It’s definitely a little strange to look forward to something as mundane as tax season, but if you ask me what’s the best part about the post-Christmas season, I’d immediately say “tax returns”. For many millennials who aren’t doctors, traders or investment bankers, a new year means the chance to pad our meagre incomes with some government dough. Especially if you’re still paying off student loans, and have little or no assets to your name, tax credits are one of easiest ways to get a small sum of money back, that in fact, you’re entitled to. Here’s a quick list of tax credits that you should never forget to claim when you file your returns next year:
Public transit credit
If you’re a frequent user of public transit across Canada, all cities and provinces offer tax credits on purchases of monthly passes, and in some cases even for short-term passes, as long as you keep some kind of proof of your purchase. According to the CRA, tax credits are issued to anyone who has some sort of proof that they paid for unlimited travel on public transit.

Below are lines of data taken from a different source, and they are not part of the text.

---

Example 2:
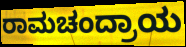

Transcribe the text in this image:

ರಾಮಚಂದ್ರಾಯ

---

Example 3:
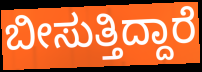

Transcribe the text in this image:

ಬೀಸುತ್ತಿದ್ದಾರೆ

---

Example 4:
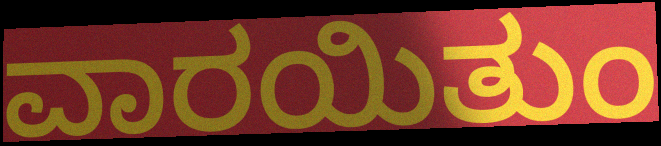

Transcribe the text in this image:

ವಾರಯಿತುಂ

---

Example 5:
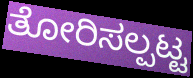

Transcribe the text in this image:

ತೋರಿಸಲ್ಪಟ್ಟ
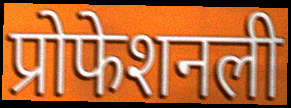
प्रोफेशनली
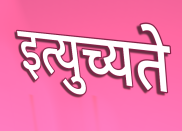
इत्युच्यते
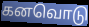
கனவொடு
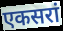
एकसरां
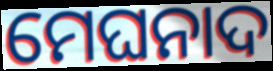
ମେଘନାଦ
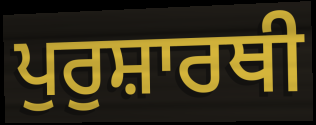
ਪੁਰੁਸ਼ਾਰਥੀ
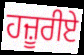
ਹਜ਼ੂਰੀਏ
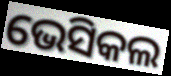
ଭେସିକଲ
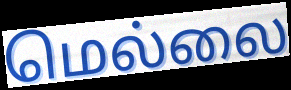
மெல்லை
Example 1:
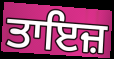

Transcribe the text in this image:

ਤਾਇਜ਼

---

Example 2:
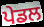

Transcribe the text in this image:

ਪੇਡਲ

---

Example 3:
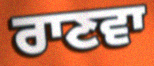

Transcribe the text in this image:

ਰਾਣਵਾ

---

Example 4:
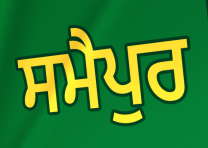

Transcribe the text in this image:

ਸਮੈਪੁਰ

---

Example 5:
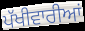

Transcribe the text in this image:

ਪੱਖੀਵਾਰੀਆਂ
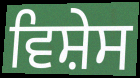
ਵਿਸ਼ੇਸ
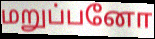
மறுப்பனோ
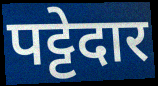
पट्टेदार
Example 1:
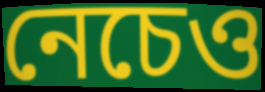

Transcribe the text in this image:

নেচেও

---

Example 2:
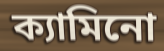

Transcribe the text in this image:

ক্যামিনো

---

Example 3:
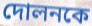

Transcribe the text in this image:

দোলনকে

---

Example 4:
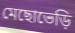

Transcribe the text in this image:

মেছোভেড়ি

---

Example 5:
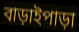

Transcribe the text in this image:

বাড়াইপাড়া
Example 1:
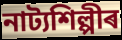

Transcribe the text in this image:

নাট্যশিল্পীৰ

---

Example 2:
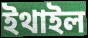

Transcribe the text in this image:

ইথাইল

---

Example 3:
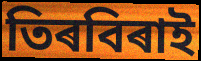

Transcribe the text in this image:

তিৰবিৰাই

For Torontonians, the TTC says that you’ll end up getting back 15 percent of the value of each monthly or weekly pass purchased. That’s pretty significant. Monthly TTC metropasses cost $141.50. If you buy a pass for all 12 months of the year, you stand to get back a good $254 — cash for almost two new metropasses for 2017.
Education tax credit
This one’s a bonanza. During tax season, I wish I was still paying tuition fees if only for the tax credit. Basically, full-time and part-time students can claim three kinds of education credits — the basic federal tuition tax credit, the education and textbook tax credit, and a credit for interest paid on your student loan.

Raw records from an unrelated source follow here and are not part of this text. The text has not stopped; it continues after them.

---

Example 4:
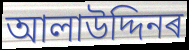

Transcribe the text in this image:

আলাউদ্দিনৰ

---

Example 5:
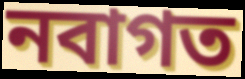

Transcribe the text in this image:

নবাগত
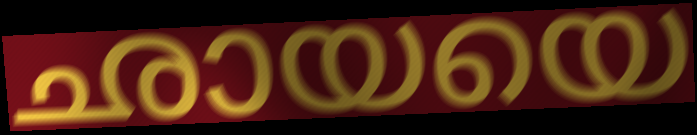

In essence, what the government has decided is that you should not have to pay any taxes on your tuition fees. Say your tuition fees are $6,000 a year. The Federal tax rate is 15 percent, on the first $45,000 of income — an income that as a full-time student, you’re probably not earning. That means you’re eligible for 15 percent of $6,000 — $900 — as a credit for paying tuition fees.
In this year’s budget though, the Trudeau government decided to eliminate the education and textbook tax credit, which is a bit of a bummer only because it was pretty generous. As a full-time student you’re eligible to claim $400 per month for being enrolled in a post-secondary program, and $65 per month for textbooks. It is set to be phased out starting January 1, 2017, which means that you’ll still be eligible for it when filing your 2016 tax returns.
Medical tax credit
If you’re a freelancer, or employee without full drug, dental, and health benefits, the government has decided they’d like to chip in a little to help. Only uninsured costs associated with any kind of medical expense are eligible for this tax credit. So you can’t be double-dipping i.e. claiming coverage from your insurance provider, and then asking the feds for more cash. Anyway, here’s a good list of what medical expenses you can get reimbursed for.

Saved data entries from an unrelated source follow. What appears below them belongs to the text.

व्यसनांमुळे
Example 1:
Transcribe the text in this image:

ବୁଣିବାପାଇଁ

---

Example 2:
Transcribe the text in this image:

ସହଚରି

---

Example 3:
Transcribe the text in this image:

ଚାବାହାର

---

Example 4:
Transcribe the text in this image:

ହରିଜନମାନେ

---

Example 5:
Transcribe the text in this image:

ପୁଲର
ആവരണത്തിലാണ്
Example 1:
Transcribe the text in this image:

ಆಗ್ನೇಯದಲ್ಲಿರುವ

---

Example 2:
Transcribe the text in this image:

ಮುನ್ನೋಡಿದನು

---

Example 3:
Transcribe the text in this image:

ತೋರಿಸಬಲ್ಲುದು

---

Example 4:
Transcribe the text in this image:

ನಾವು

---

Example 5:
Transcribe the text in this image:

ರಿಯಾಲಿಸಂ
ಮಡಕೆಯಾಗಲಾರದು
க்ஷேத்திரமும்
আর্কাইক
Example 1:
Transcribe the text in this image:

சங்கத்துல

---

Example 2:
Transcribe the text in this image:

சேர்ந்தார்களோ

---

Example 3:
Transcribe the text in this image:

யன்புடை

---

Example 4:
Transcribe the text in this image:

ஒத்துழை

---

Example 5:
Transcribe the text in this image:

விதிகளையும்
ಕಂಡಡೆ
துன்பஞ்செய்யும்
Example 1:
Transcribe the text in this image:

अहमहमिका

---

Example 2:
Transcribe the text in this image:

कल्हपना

Canada Child Benefit program
This is not so much a tax credit, as a tax-free monthly payment made by the federal government to eligible families with kids under the age of 18. It was the Liberals’ grand campaign promise to Canadians — a complete reform of the Harper regime’s old child tax credit. The benefit program started on July 20 this year, and it’s expected to lift thousands of Canadian children above the poverty line.
If you’re earning $30,000 or less, you could receive the maximum tax credit, which could be as much as $6,400 per kid per year, for kids under six. Families with kids between the ages of six and 17, will receive up to $5,400 per kid per year. But of course that depends on your annual income. Under the new system, you’ll stop receiving any kind of child care benefits from the government if your cumulative household income is more than $200,000. There’s actually a calculator that will help you figure all this out.
Two final notes
First, it’s a good idea to not wait for the tax deadline of April 30 to file your tax returns. You can start doing them as soon as 2017 rolls around, and that way you’ll get your cash back sooner. Second, if your taxes consist solely of credit claims, meaning you don’t owe the government any money, you’re not bound by any kind of deadline. So for instance, you could even choose to file your 2016 and 2017 tax returns together in 2018 and receive a bigger lump sum of money at one time.